_EXTRACTED INFORMATION:_
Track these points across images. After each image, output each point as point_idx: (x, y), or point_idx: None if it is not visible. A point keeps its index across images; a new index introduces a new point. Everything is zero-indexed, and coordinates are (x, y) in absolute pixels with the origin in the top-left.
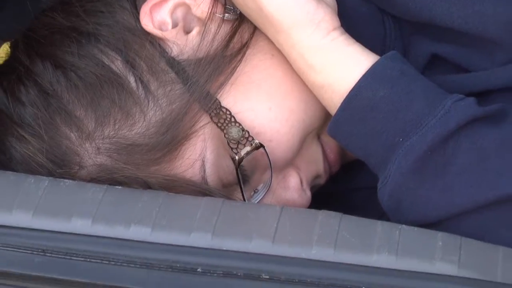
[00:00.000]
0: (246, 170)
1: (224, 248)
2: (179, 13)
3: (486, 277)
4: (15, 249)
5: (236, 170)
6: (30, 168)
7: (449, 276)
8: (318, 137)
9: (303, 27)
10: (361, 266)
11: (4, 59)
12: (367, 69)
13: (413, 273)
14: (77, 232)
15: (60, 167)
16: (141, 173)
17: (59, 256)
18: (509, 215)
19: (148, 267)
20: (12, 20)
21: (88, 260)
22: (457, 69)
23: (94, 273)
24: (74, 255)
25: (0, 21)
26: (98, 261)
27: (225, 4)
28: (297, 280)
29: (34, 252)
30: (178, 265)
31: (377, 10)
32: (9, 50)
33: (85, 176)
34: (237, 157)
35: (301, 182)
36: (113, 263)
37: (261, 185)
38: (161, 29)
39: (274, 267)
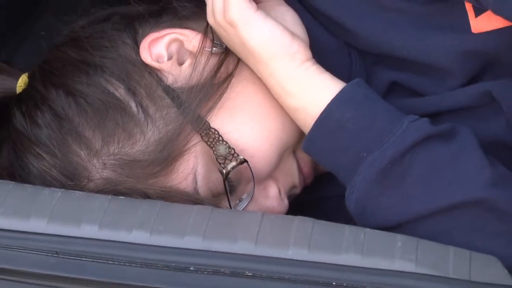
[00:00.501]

--

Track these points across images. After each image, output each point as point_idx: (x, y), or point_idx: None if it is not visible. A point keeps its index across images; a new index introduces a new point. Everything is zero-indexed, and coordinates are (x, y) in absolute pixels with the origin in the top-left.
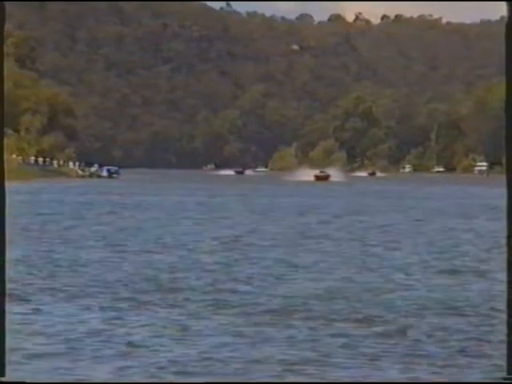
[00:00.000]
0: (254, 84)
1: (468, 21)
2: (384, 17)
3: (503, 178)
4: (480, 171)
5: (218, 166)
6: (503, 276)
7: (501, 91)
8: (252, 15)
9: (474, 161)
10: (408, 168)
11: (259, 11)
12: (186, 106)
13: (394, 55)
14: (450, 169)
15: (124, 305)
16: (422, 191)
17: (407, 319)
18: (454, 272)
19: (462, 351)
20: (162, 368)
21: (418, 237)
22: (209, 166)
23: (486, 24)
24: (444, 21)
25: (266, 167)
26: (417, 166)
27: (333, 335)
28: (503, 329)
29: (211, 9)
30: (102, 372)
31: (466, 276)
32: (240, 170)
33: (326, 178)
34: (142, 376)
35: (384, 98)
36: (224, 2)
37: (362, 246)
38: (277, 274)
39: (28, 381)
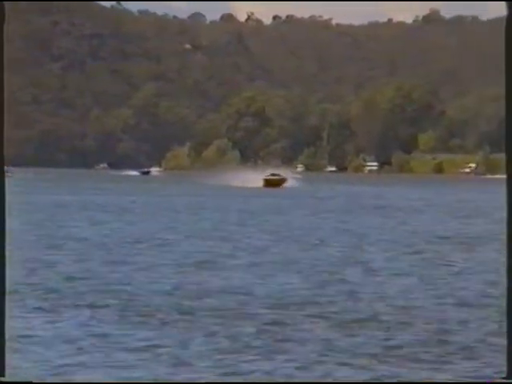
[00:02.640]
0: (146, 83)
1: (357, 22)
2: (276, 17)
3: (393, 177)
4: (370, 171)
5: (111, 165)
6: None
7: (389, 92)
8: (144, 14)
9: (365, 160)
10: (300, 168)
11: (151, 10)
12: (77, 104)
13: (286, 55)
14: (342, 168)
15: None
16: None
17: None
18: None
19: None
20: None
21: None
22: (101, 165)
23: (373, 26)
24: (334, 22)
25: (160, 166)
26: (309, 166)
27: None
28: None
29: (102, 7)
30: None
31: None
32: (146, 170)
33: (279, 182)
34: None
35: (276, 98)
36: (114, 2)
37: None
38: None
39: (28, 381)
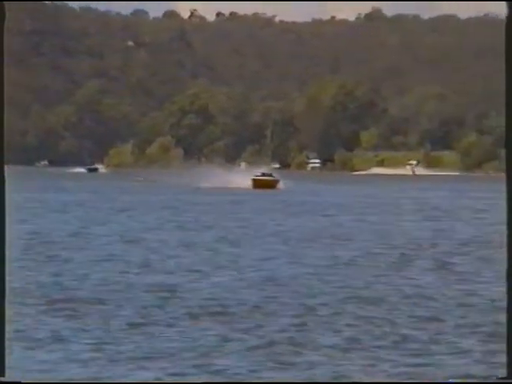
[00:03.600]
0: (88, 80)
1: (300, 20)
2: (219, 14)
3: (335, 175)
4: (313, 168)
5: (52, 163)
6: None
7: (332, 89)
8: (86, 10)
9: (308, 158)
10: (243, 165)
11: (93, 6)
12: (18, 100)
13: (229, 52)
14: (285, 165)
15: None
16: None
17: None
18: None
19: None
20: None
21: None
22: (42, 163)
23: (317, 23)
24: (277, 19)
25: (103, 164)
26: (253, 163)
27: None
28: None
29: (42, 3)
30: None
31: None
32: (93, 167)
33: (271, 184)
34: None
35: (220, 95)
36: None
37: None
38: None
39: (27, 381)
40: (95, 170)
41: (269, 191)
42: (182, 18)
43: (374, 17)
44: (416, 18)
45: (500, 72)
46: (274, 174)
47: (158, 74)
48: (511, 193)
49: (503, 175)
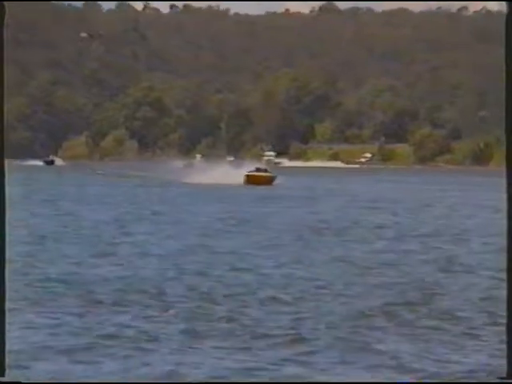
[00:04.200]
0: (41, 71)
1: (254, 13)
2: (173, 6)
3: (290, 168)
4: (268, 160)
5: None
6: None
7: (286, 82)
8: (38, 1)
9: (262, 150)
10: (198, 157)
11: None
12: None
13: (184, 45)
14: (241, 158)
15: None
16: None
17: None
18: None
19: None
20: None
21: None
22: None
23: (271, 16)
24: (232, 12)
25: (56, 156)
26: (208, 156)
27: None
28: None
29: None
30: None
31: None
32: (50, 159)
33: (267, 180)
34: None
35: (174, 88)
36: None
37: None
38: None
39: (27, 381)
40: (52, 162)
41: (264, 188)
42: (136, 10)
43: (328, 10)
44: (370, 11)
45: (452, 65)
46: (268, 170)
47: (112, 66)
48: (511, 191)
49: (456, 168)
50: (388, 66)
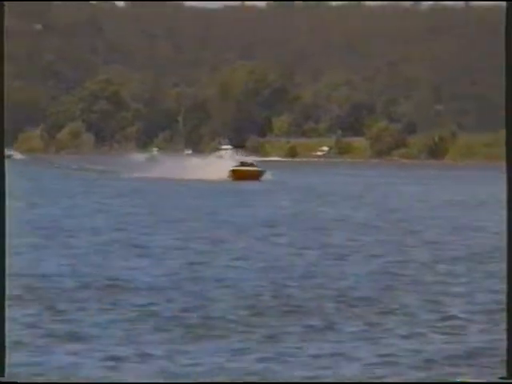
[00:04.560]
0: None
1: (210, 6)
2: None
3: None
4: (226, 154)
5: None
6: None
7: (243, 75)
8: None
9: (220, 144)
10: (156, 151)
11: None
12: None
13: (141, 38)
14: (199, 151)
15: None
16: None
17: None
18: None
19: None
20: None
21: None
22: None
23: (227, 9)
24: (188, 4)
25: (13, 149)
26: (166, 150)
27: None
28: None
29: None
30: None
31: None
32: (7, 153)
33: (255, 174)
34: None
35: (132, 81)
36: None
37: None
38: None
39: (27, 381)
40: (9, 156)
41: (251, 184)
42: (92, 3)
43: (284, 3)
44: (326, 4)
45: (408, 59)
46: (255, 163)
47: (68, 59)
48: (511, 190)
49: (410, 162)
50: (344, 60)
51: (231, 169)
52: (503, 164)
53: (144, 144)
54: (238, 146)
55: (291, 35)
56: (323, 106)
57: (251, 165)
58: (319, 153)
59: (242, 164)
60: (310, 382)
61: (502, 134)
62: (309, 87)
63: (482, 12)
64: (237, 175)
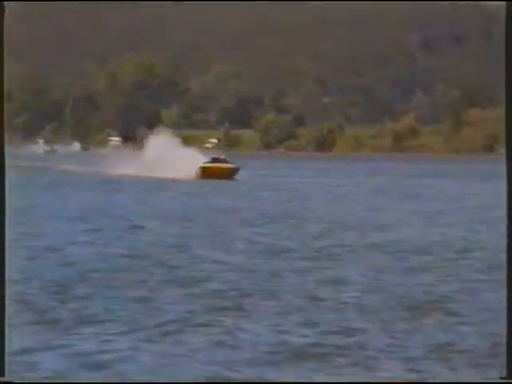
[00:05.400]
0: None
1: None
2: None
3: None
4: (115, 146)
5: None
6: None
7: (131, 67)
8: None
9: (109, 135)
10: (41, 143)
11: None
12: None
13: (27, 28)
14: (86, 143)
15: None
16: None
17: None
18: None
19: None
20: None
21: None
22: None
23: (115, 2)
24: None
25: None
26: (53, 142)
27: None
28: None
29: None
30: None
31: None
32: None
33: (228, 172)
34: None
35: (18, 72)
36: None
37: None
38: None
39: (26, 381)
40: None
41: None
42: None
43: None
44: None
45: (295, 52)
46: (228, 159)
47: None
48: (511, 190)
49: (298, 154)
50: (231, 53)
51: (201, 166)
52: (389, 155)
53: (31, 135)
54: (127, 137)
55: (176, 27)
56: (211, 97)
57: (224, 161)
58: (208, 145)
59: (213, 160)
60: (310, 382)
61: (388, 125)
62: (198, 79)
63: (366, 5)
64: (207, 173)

_TASK DESCRIPTION:_
Print, without alteration, only the lines above between the one holding "13: (413, 273)" and the one holding "38: (161, 29)", inclusive.

_TASK SOLUTION:_
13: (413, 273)
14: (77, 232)
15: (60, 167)
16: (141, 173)
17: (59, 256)
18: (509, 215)
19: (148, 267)
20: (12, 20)
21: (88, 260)
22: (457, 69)
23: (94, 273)
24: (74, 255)
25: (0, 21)
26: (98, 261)
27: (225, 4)
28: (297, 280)
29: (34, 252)
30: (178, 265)
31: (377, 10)
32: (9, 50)
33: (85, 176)
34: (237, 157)
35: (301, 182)
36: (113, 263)
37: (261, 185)
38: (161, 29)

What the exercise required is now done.